Cloud DNS: investigate weird graph during cloudgw replacement operation
Closed, InvalidPublic

Description

As part of the work in T382356: replace cloudgw100[12] with spare 'second region' dev servers cloudnet100[78]-dev to replace on cloudgw hardware server with other, I detected these DNS graphs:

image.png (468×1 px, 95 KB)

Which correlates with the time a secondary server was online:

image.png (239×1 px, 33 KB)

Before the actual, definitive server took over the cloudgw routing work:

image.png (239×1 px, 44 KB)

Timeline is:

  • cloudgw1002 is active, cloudgw1001 is standby
  • manual fail-over happens, via shutting down keepalived on cloudgw1002
  • cloudgw1001 is active, cloudgw1002 is standby
  • we take cloudgw1002 down, reimage it with the ::insetup puppet role
  • we reimage cloudgw1004 with the ::cloudgw puppet role
  • manual fail-over happens, via shutting down keepalived on cloudgw1001
  • cloudgw1004 is active, cloudgw1001 is standby

Apparently, during the time cloudgw1001 was active, somehow the BGP-based anycast VIP of the DNS recursor changed its routing path. Also, DNS resolution errors increased.

Graph sources:

NOTE: No DNS malfunction was reported during this

Event Timeline

aborrero triaged this task as Low priority.
aborrero updated the task description. (Show Details)

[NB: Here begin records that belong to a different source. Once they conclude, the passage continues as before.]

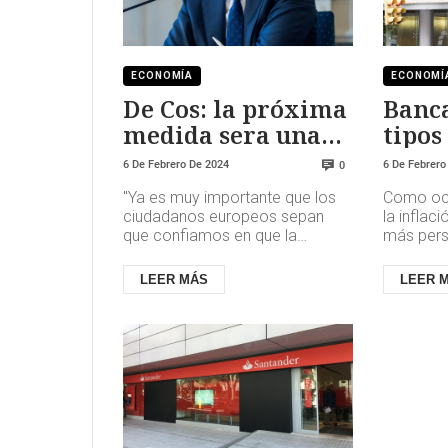
ECONOMÍA
ECONOMÍ
De Cos: la próxima
Banca
medida sera una
tipos
bajada de tipos
menos
6 De Febrero De 2024
6 De Febrero
0
espe
"Ya es muy importante que los
Como ocu
ciudadanos europeos sepan
la inflac
que confiamos en que la
más persi
próxima medida será un
de ahora
recorte", declaró el gobernador
lento", ha
LEER MÁS
LEER 
del banco ...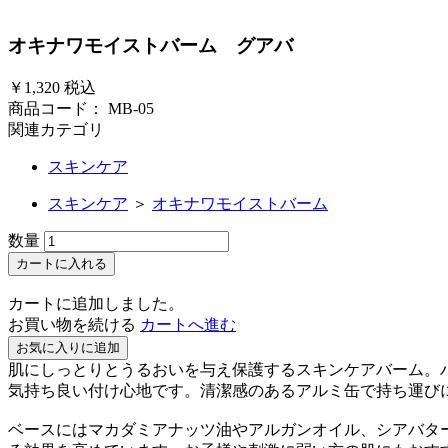
オキナワモイストバーム グアバ
￥1,320
税込
商品コード：
MB-05
関連カテゴリ
スキンケア
スキンケア
＞
オキナワモイストバーム
数量
カートに入れる
カートに追加しました。
お買い物を続ける
カートへ進む
お気に入りに追加
肌にしっとりとうるおいを与え保護するスキンケアバーム。
気持ち良い付け心地です。清潔感のあるアルミ缶で持ち運び
ベースにはマカダミアナッツ油やアルガンオイル、シアバタ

There isn't any mystery here.

Anycast routing is hot-potato. If cloudgw1001 is the active one, with cloudsw1-c8-eqiad as its gateway, then traffic for the VIP will route to cloudservices1006 - as it's in the same rack.

The cloudservices nodes announce the routes with no specific parameters set to make one or other primary. So all things being equal the switch will route to the nearest instance.